望が天化の顔を見ると、そこには不機嫌一色の天化の顔があった。
「……王サマに、もらったんだ。それ」
「タダでくれると言うから……他意はないぞ……」
「本当に?」
ぐっと詰め寄ってくる天化に、望はすーっと身を引いた。
「スース、王サマに甘いさ……」
「そ、それは、発の父親とは付き合いが長いし、よく似ているし、それに奴は放っておけんというか、なんというか……」
「だからって、身体に傷付けさせてもいいさ……?」
「傷って、おぬし大袈裟だのう……」
たかだか耳に穴を開けただけだ。それも、ほんの小さな穴なのに。
「……やっぱり俺っちも開ける」
「わ、わしは、耳にピアス開けるようなチャラくさい男は好かん」
「普賢サマは開いてるさ」
「うっ……普賢はいいのだ。似合っておるし……」
苦し紛れに言えば、「じゃあ俺っちには似合わないってことさー?」と更なる檄が飛んできた。
望は思わず、むーっと口を尖らせる。
「似合わぬ!」
「な、す、スースだって似合ってないさ!」
何をー!とばかりに、目の前でピアスを外してやった。
「これで良いのであろう!開けたばかりだからすぐに埋まってしまうわ!これで満足か!」
しかし、天化はやはり不服そうなままだった。
「なんなのだ、まったく……」
「スースは、ちっと無神経さ……」
え、と顔を上げる。不服の中に、少しだけ意気消沈を感じ、望は慌てた。
「俺っちがあげた指輪はしてくれないのに、王サマにもらったピアスは、痛い思いしても使うんだ」
ぎくりとした。
なるほど、確かに無神経だったかもしれない。
「してはおらぬが、ここに……」
ネックレスにぶらさげて、シャツの襟に隠してあると引っ張り出して見せてやれば、天化は寂しそうに笑っただけだった。
「そんな顔をするでない」
だから、つい口をついて出てしまった。
「おぬしはピアスなど開けなくて良いのだ。チャラく見えるではないか」
「おそろいが嫌なのはわかったよ」
「そ、そうでなく……!」
「……スースには、俺っちの気持ちなんてわかんねーさ」
ぷいと身体を背けて、煙草を吸い出した天化に、望はあーあと思った。
指にするのは照れくさいからというのもあるが、見せびらかすのは惜しい気がして、自分の中にだけ留めておきたいとそう思ったりして、だからこうして首から下げて、なくさないように、見えないようにしているのだと、そうありのまま伝えたら彼は安心するのだろうか。
「おぬしがピアスなんかしたら」
ただでさえ整った顔をしているのに、そんなアイテムで装飾してしまったら、周りが放っておかないだろと、そう伝えたら彼はどんな顔をするのだろうか。
(……言えぬ。んな、こっぱずかしいこと)
望は、胸のリングをきゅっと握った。
結局、なんだって本心のままになんて言えないのだ。
「……似合うから、ムカつくんだよ」
え、と瞬きをした。
振り返った天化が、望を見ている。
「王サマが選んだピアスが似合ってたから、すげームカついたの。俺っちの指輪よりずっと似合ってたから」
「似合ってたか……?」
「似合うよ。王サマ、センス良いだろ。俺っちなんてサイズ調べるのもしなかったし……そもそも、スースは指輪なんてしねーさ。そういう感覚っつーか、センスっつーか……負けたみたいで、すげーくやし……」
「バァカ」
「ばっ、バカとは何さ!」
ぎゅうっと握った指輪から手を離せない。
そんな不器用な思いを抱える姿なんて、誰にも見せたくない。だからこの指輪も誰にも見せたくない。

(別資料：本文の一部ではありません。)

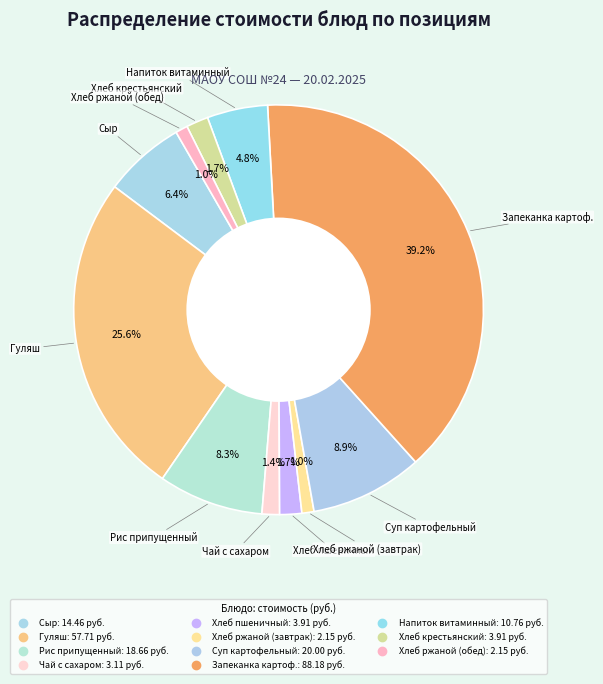

What percentage is the Суп картофельный slice, to the nearest percent?

9%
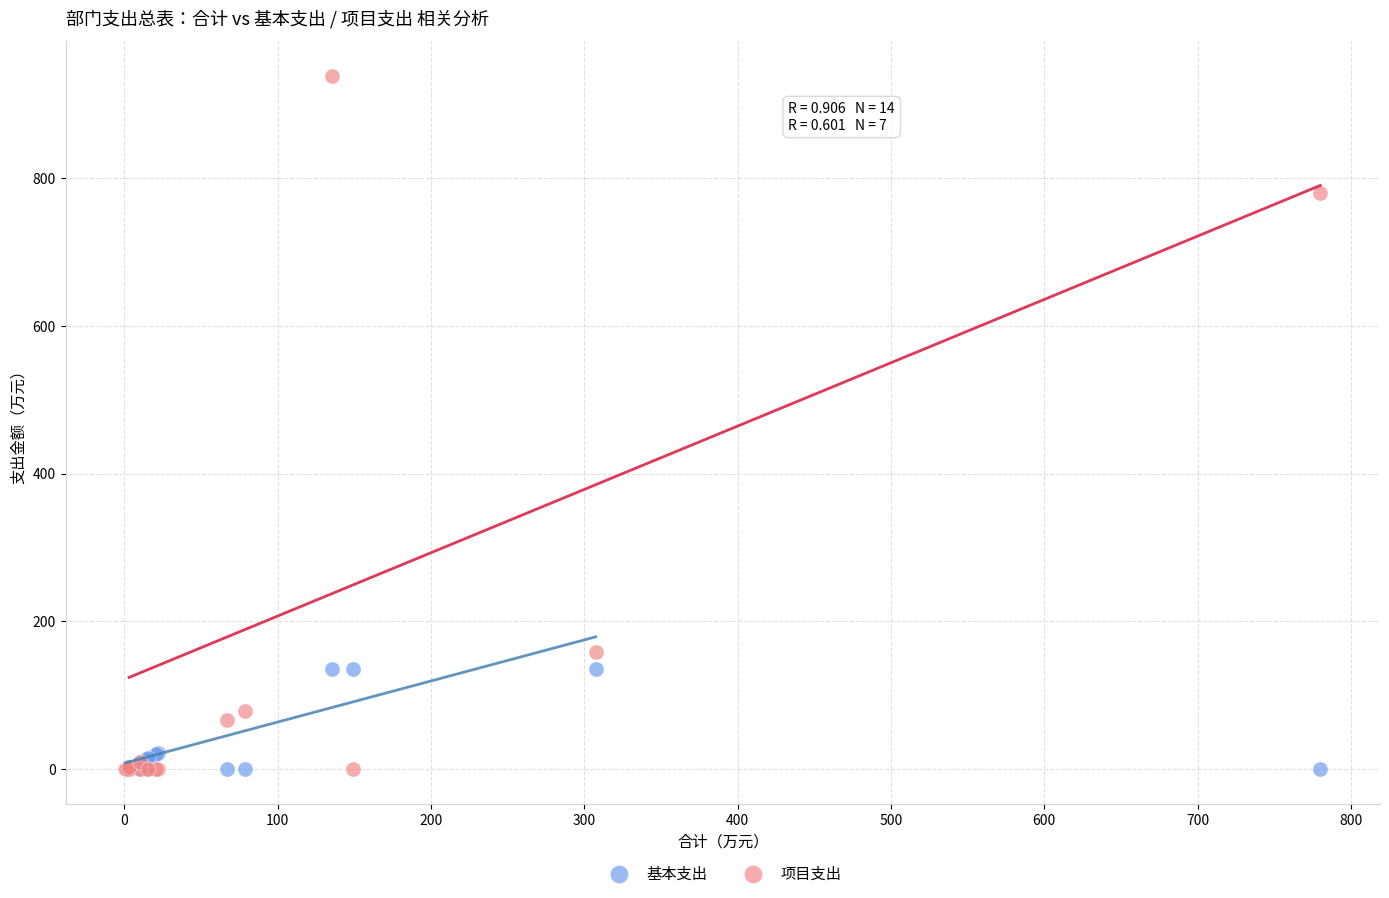

Which series has the largest Y range (max minus min)?

项目支出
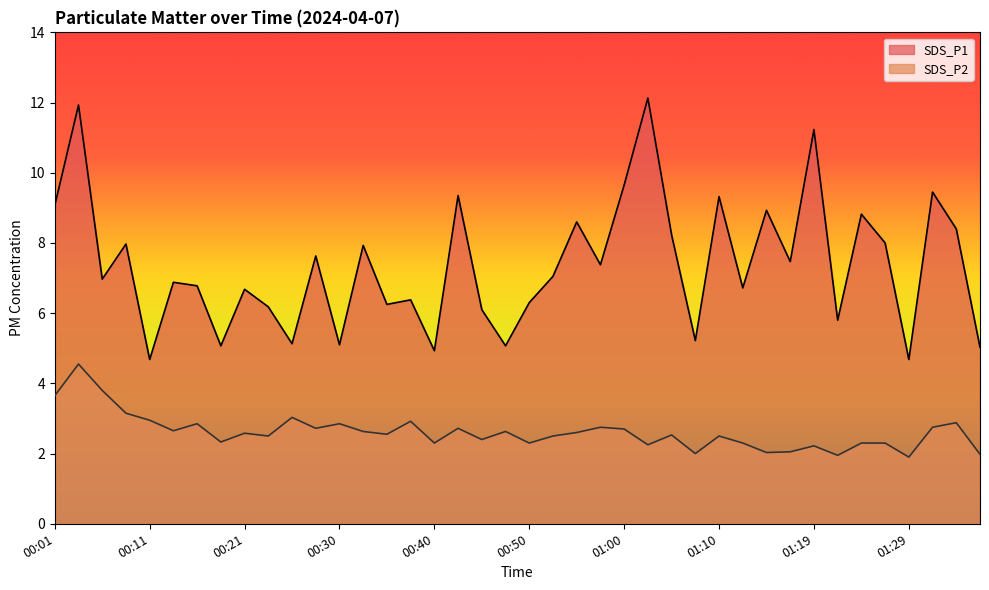

What is the difference between the maximum and minimum values in the SDS_P2 series?

2.6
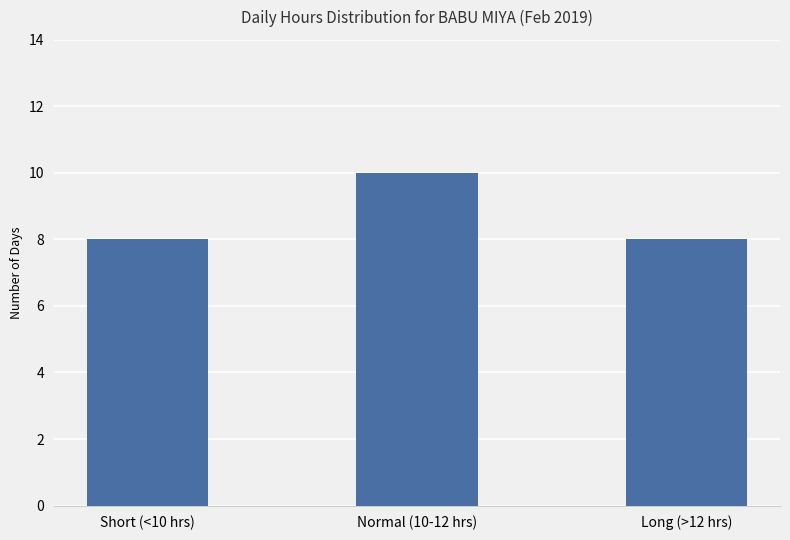

Is it true that the value at Normal (10-12 hrs) is 10?

True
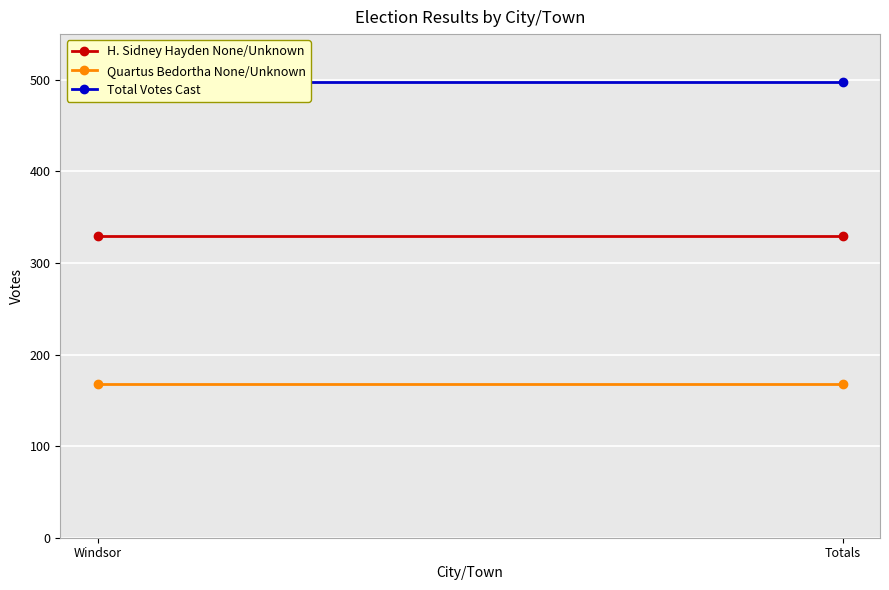

What is the difference between the highest and lowest values at Totals?

330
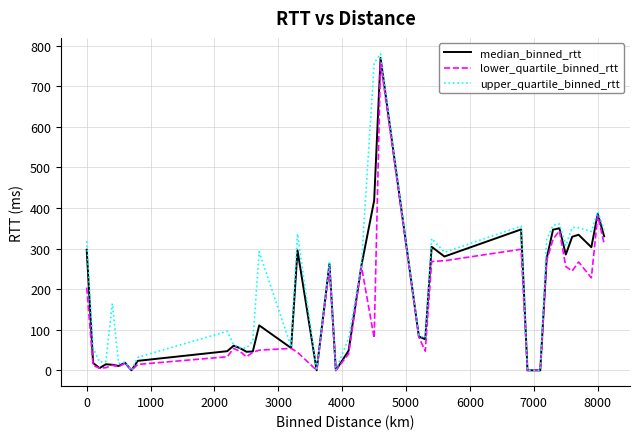

How many lines are shown in the chart?

3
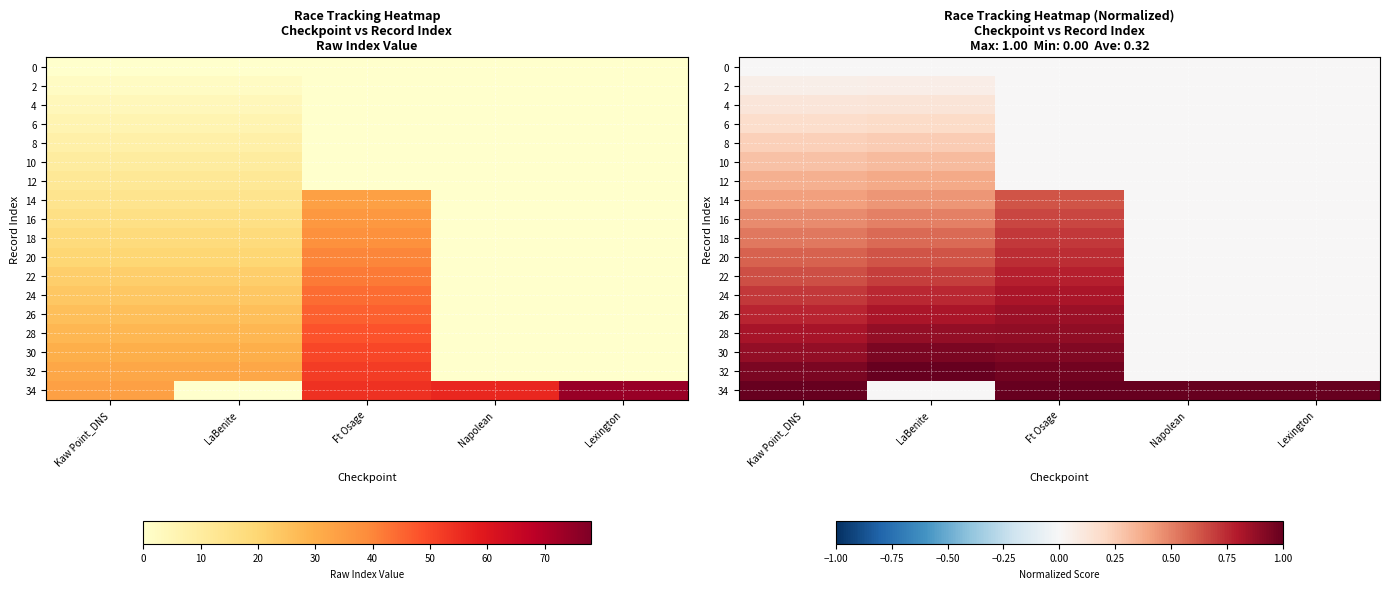

What is the difference between the maximum and minimum values in the 28 series?

0.9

隠して隠して、自分だけがこうして知っていたい。他人から見たら、ただ颯爽とした黄天化でいて欲しいだなんて、なんてわがままな気持ちであろうか。
「おぬしがそんなに気の利く奴だったら、わしとなんか釣り合わんわ、バカめ」
不器用と器用貧乏でちょうどいい……はずだ。少なくとも、望はそれでいいと思っている。
「勝手に勝ち負け決めるでないわ、まったく」
ぶーたれる顔は見ないふりをして、天化の手を無理矢理掴む。
自分の首から下げていた指輪に彼の手の指を通して、それから笑って言ってやった。
「お似合いではないか」
繋がった指がそうっと望の頬を撫でて、それからようやくその手の持ち主は穏やかに目を細めたのだった。